Eine Mehrheit der Deutschen möchte den Verkehr im Land mindern. Nur bei den richtigen Instrumenten herrscht Uneinigkeit.

Nur 22,9 beziehungsweise 24,6 Prozent der Befragten würden laut Sonderauswertung der Kreditanstalt für Wiederaufbau (KfW) die Einführung einer City-Maut beziehungsweise Parkgebühren befürworten.

Dennoch zeigt sich laut Studienautoren, dass die Zustimmung zu konkreten Maßnahmen mit der empfundenen Belastung durch den Verkehr spürbar ansteige.
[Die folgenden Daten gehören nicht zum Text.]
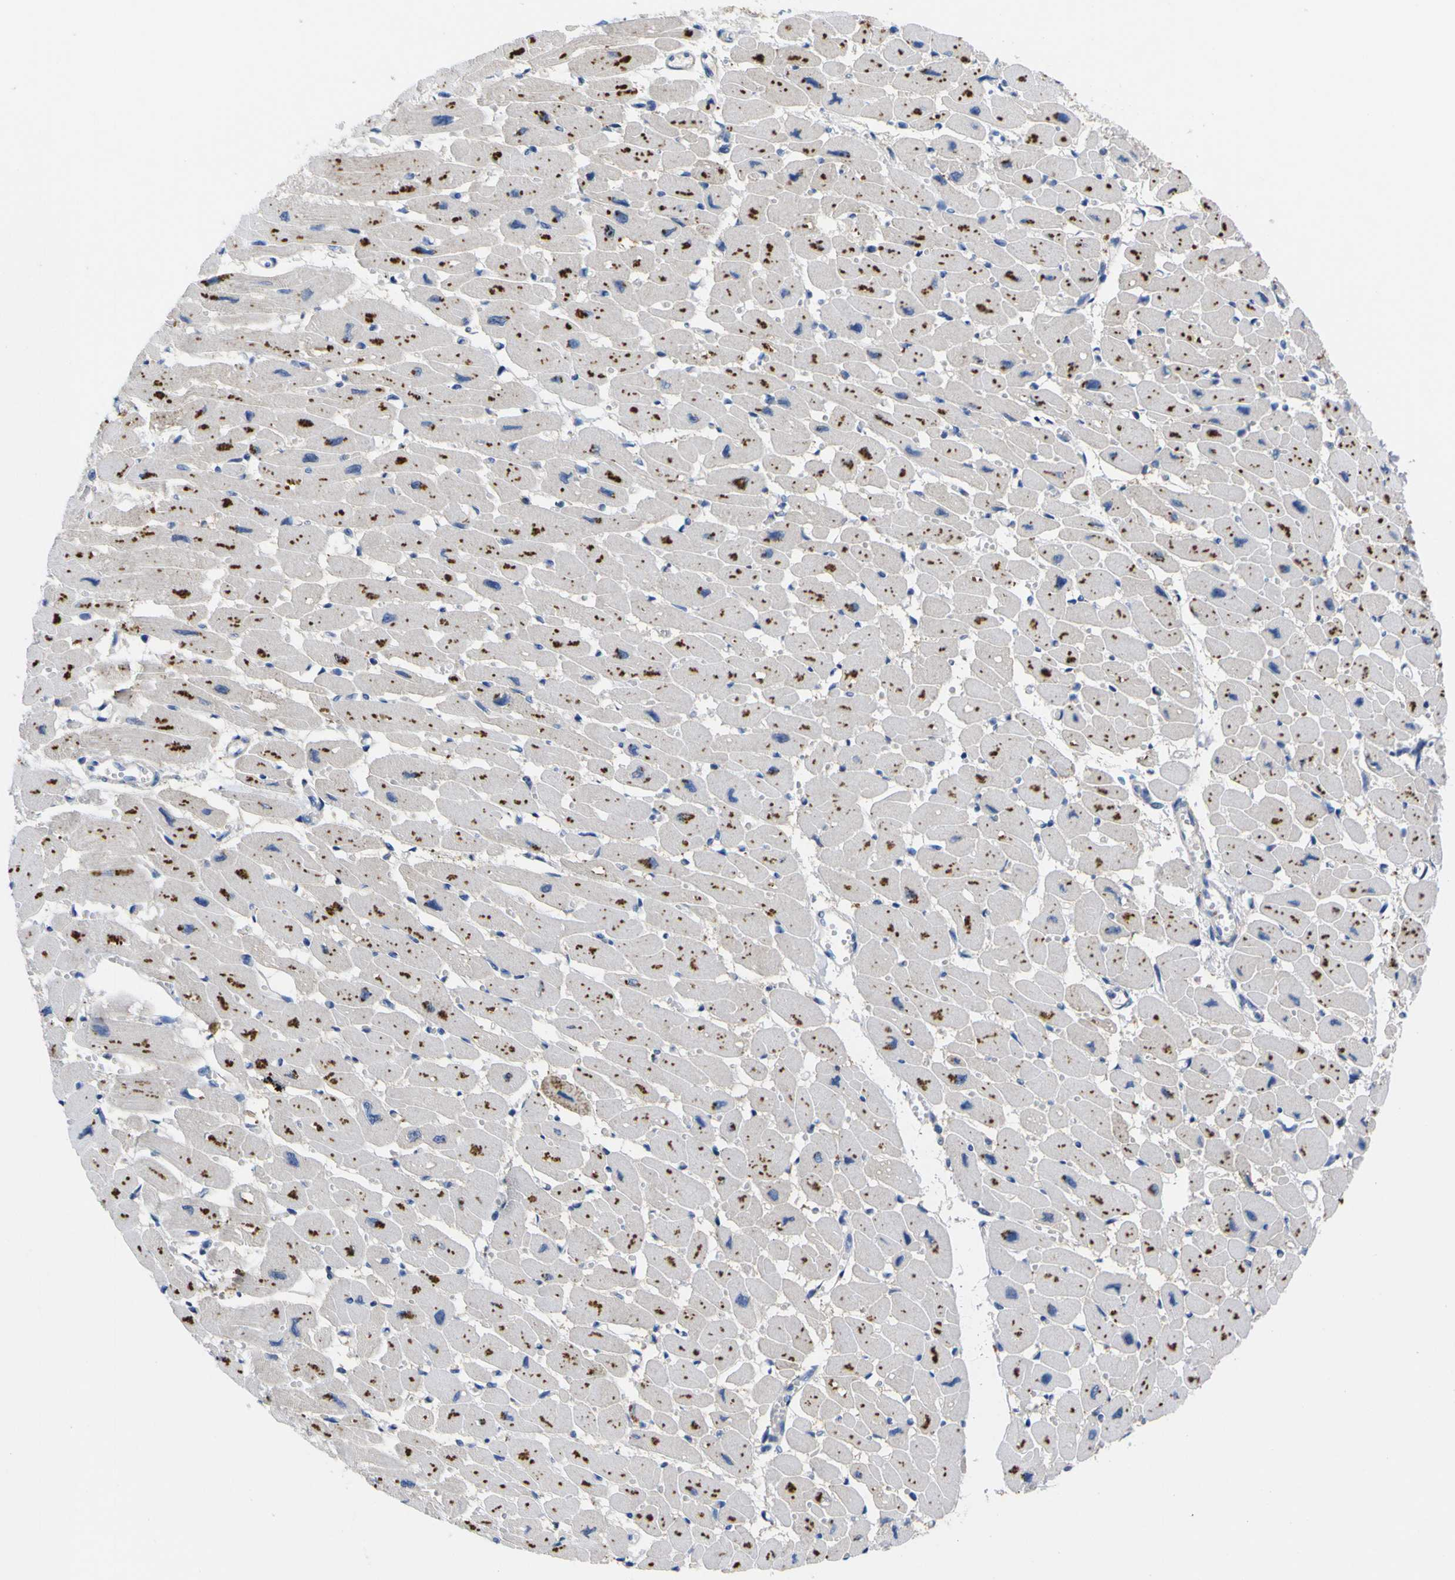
{"staining": {"intensity": "moderate", "quantity": ">75%", "location": "cytoplasmic/membranous"}, "tissue": "heart muscle", "cell_type": "Cardiomyocytes", "image_type": "normal", "snomed": [{"axis": "morphology", "description": "Normal tissue, NOS"}, {"axis": "topography", "description": "Heart"}], "caption": "DAB (3,3'-diaminobenzidine) immunohistochemical staining of unremarkable human heart muscle shows moderate cytoplasmic/membranous protein positivity in about >75% of cardiomyocytes.", "gene": "PEBP1", "patient": {"sex": "female", "age": 54}}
So ist der Zuspruch zur City-Maut in Haushalten, die sich durch Schadstoffe stark betroffen fühlen, mit 42,4 Prozent fast dreimal so hoch wie in Haushalten, die sich nicht betroffen fühlen (14,9 Prozent).

„Die Ergebnisse des KfW-Energiewendebarometers zeigen, dass viele Einzelmaßnahmen der Verkehrspolitik zwar durch die von der Verkehrsbelastung betroffenen Haushalte befürwortet werden, für diese aber die gesamtgesellschaftliche Unterstützung noch fehlt“, sagt Fritzi Köhler-Geib, Chefvolkswirtin der KfW Bankengruppe.

Die Befunde offenbarten dabei ein zentrales Dilemma der Verkehrspolitik: Die Belastungen, die von den Nebeneffekten des Verkehrs ausgehen, würden nicht von den Verursachern, sondern von den Anwohnern getragen. Die politischen Möglichkeiten zur Einführung von mildernden Maßnahmen seien zudem beschränkt, so die KfW.